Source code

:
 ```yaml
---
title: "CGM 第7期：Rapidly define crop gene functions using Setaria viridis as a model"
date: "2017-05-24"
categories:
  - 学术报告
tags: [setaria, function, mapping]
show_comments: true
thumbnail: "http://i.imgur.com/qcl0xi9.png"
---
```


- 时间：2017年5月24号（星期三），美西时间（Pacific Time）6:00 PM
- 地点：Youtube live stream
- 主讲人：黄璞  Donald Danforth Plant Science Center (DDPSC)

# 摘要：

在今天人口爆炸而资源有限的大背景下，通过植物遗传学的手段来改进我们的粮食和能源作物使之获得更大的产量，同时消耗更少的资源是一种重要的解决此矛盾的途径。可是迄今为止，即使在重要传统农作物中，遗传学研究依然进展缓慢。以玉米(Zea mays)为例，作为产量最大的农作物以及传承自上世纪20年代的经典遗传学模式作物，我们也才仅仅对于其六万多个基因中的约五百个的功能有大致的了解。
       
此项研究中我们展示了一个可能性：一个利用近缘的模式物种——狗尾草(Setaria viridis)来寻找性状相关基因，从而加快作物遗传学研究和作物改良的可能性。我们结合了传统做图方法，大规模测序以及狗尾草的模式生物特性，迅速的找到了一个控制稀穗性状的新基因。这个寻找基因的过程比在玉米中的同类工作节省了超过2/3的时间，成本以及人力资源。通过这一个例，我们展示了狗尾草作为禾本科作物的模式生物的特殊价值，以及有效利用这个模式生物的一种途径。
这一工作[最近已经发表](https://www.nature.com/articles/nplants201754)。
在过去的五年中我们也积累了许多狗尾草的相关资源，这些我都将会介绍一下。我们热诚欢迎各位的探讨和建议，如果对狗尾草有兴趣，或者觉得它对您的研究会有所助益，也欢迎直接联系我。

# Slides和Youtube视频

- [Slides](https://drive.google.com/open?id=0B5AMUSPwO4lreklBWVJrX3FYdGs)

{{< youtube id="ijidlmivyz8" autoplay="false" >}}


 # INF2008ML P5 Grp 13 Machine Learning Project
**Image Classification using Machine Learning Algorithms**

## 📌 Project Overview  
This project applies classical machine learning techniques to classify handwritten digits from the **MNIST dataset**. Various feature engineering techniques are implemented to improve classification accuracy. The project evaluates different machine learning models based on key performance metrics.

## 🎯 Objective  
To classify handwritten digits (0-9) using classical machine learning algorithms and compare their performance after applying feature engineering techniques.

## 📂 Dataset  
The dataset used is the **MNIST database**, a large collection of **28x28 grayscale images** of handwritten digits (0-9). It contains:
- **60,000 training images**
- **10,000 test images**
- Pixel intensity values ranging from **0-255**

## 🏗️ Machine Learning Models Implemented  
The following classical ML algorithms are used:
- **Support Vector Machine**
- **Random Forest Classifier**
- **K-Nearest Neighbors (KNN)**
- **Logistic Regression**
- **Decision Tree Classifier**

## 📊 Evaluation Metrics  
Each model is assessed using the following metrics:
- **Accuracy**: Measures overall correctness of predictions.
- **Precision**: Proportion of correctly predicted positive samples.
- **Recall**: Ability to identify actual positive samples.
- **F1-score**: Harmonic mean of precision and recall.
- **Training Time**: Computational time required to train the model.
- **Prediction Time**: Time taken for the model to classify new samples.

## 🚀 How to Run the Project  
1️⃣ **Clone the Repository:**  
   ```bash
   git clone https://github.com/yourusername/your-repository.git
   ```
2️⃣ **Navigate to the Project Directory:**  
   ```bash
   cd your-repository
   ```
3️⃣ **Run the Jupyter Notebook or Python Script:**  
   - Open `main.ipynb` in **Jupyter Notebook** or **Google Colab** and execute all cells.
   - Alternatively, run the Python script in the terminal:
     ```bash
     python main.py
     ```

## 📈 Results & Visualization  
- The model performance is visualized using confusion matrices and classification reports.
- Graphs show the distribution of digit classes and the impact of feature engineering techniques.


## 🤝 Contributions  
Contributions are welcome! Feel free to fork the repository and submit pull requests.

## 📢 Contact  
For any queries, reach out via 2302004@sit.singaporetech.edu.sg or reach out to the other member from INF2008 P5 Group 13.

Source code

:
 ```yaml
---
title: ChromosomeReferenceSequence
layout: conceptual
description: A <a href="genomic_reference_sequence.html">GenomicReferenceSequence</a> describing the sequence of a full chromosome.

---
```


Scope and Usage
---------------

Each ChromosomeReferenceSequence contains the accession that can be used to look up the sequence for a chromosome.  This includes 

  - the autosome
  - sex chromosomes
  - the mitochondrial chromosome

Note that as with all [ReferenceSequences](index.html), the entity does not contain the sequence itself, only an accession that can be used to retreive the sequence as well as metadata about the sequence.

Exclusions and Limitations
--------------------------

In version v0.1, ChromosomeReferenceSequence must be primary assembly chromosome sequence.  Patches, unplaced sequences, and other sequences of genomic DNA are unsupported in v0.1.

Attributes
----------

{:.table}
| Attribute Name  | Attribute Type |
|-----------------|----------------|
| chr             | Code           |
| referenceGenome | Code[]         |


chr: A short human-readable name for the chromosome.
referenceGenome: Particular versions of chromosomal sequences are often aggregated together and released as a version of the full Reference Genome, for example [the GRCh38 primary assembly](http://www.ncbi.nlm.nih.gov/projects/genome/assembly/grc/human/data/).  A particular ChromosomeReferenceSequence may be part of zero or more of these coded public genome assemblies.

§ PROMPT: Look above for the line with "- The model" and the line with "## 🤝 Contributions"; transcribe both and all lines in between, exactly, and nothing else.

§ SOLUTION TO THE PROBLEM:
- The model performance is visualized using confusion matrices and classification reports.
- Graphs show the distribution of digit classes and the impact of feature engineering techniques.


## 🤝 Contributions  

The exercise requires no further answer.